Retype the entries word for word, leaving nothing out.

## [MATERIALS PROVIDED]
--- START ---
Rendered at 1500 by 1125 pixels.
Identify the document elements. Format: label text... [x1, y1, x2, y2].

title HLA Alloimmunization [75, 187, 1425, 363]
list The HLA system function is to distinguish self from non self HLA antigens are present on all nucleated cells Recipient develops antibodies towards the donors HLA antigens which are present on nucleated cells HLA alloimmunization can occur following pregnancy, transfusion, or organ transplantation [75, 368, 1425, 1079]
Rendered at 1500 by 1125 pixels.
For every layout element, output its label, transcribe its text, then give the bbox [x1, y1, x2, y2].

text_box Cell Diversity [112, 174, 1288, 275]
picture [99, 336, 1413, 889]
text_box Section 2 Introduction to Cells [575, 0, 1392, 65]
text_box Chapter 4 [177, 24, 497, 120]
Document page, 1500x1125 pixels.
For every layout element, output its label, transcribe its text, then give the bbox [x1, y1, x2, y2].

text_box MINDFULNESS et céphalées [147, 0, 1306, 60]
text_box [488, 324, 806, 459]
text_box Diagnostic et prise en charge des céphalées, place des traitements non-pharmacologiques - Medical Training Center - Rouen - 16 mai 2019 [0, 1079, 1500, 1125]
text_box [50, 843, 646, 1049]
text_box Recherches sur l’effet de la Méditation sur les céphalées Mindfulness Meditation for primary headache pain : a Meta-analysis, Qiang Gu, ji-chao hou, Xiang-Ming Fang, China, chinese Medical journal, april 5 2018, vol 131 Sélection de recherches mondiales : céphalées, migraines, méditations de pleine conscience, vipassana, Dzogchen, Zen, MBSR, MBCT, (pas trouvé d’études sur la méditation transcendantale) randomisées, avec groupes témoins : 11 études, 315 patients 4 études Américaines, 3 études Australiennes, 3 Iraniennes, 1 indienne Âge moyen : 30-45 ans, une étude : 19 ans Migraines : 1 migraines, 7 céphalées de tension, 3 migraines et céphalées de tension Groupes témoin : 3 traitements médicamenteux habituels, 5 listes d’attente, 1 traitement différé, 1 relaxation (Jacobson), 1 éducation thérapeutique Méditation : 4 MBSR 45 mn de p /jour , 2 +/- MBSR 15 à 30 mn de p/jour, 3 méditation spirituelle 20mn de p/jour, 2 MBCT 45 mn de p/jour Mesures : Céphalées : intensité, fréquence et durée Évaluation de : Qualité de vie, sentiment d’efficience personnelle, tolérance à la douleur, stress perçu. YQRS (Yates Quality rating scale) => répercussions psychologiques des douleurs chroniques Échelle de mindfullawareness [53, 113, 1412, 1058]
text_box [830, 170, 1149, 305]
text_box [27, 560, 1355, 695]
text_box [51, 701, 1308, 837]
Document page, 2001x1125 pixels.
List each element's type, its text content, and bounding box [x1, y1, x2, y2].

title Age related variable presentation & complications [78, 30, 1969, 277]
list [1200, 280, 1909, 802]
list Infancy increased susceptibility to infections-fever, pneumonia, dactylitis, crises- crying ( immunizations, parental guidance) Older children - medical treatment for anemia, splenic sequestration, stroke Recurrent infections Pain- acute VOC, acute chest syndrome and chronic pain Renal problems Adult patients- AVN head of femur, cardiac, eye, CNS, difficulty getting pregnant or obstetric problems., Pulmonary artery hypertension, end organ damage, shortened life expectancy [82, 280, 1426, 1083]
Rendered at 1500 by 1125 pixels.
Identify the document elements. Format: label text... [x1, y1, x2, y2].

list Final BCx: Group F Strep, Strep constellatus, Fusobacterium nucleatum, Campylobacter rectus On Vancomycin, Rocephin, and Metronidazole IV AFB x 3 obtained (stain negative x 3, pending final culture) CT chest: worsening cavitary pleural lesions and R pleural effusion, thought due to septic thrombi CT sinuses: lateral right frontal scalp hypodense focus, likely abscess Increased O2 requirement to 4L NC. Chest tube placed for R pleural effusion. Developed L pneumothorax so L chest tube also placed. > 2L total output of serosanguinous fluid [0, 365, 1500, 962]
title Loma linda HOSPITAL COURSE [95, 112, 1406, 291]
--- END ---
## [SOLVED PROBLEM]
Rendered at 1500 by 1125 pixels.
Identify the document elements. Format: label text... [x1, y1, x2, y2].

title HLA Alloimmunization [75, 187, 1425, 363]
list The HLA system function is to distinguish self from non self HLA antigens are present on all nucleated cells Recipient develops antibodies towards the donors HLA antigens which are present on nucleated cells HLA alloimmunization can occur following pregnancy, transfusion, or organ transplantation [75, 368, 1425, 1079]
Rendered at 1500 by 1125 pixels.
For every layout element, output its label, transcribe its text, then give the bbox [x1, y1, x2, y2].

text_box Cell Diversity [112, 174, 1288, 275]
picture [99, 336, 1413, 889]
text_box Section 2 Introduction to Cells [575, 0, 1392, 65]
text_box Chapter 4 [177, 24, 497, 120]
Document page, 1500x1125 pixels.
For every layout element, output its label, transcribe its text, then give the bbox [x1, y1, x2, y2].

text_box MINDFULNESS et céphalées [147, 0, 1306, 60]
text_box [488, 324, 806, 459]
text_box Diagnostic et prise en charge des céphalées, place des traitements non-pharmacologiques - Medical Training Center - Rouen - 16 mai 2019 [0, 1079, 1500, 1125]
text_box [50, 843, 646, 1049]
text_box Recherches sur l’effet de la Méditation sur les céphalées Mindfulness Meditation for primary headache pain : a Meta-analysis, Qiang Gu, ji-chao hou, Xiang-Ming Fang, China, chinese Medical journal, april 5 2018, vol 131 Sélection de recherches mondiales : céphalées, migraines, méditations de pleine conscience, vipassana, Dzogchen, Zen, MBSR, MBCT, (pas trouvé d’études sur la méditation transcendantale) randomisées, avec groupes témoins : 11 études, 315 patients 4 études Américaines, 3 études Australiennes, 3 Iraniennes, 1 indienne Âge moyen : 30-45 ans, une étude : 19 ans Migraines : 1 migraines, 7 céphalées de tension, 3 migraines et céphalées de tension Groupes témoin : 3 traitements médicamenteux habituels, 5 listes d’attente, 1 traitement différé, 1 relaxation (Jacobson), 1 éducation thérapeutique Méditation : 4 MBSR 45 mn de p /jour , 2 +/- MBSR 15 à 30 mn de p/jour, 3 méditation spirituelle 20mn de p/jour, 2 MBCT 45 mn de p/jour Mesures : Céphalées : intensité, fréquence et durée Évaluation de : Qualité de vie, sentiment d’efficience personnelle, tolérance à la douleur, stress perçu. YQRS (Yates Quality rating scale) => répercussions psychologiques des douleurs chroniques Échelle de mindfullawareness [53, 113, 1412, 1058]
text_box [830, 170, 1149, 305]
text_box [27, 560, 1355, 695]
text_box [51, 701, 1308, 837]
Document page, 2001x1125 pixels.
List each element's type, its text content, and bounding box [x1, y1, x2, y2].

title Age related variable presentation & complications [78, 30, 1969, 277]
list [1200, 280, 1909, 802]
list Infancy increased susceptibility to infections-fever, pneumonia, dactylitis, crises- crying ( immunizations, parental guidance) Older children - medical treatment for anemia, splenic sequestration, stroke Recurrent infections Pain- acute VOC, acute chest syndrome and chronic pain Renal problems Adult patients- AVN head of femur, cardiac, eye, CNS, difficulty getting pregnant or obstetric problems., Pulmonary artery hypertension, end organ damage, shortened life expectancy [82, 280, 1426, 1083]
Rendered at 1500 by 1125 pixels.
Identify the document elements. Format: label text... [x1, y1, x2, y2].

list Final BCx: Group F Strep, Strep constellatus, Fusobacterium nucleatum, Campylobacter rectus On Vancomycin, Rocephin, and Metronidazole IV AFB x 3 obtained (stain negative x 3, pending final culture) CT chest: worsening cavitary pleural lesions and R pleural effusion, thought due to septic thrombi CT sinuses: lateral right frontal scalp hypodense focus, likely abscess Increased O2 requirement to 4L NC. Chest tube placed for R pleural effusion. Developed L pneumothorax so L chest tube also placed. > 2L total output of serosanguinous fluid [0, 365, 1500, 962]
title Loma linda HOSPITAL COURSE [95, 112, 1406, 291]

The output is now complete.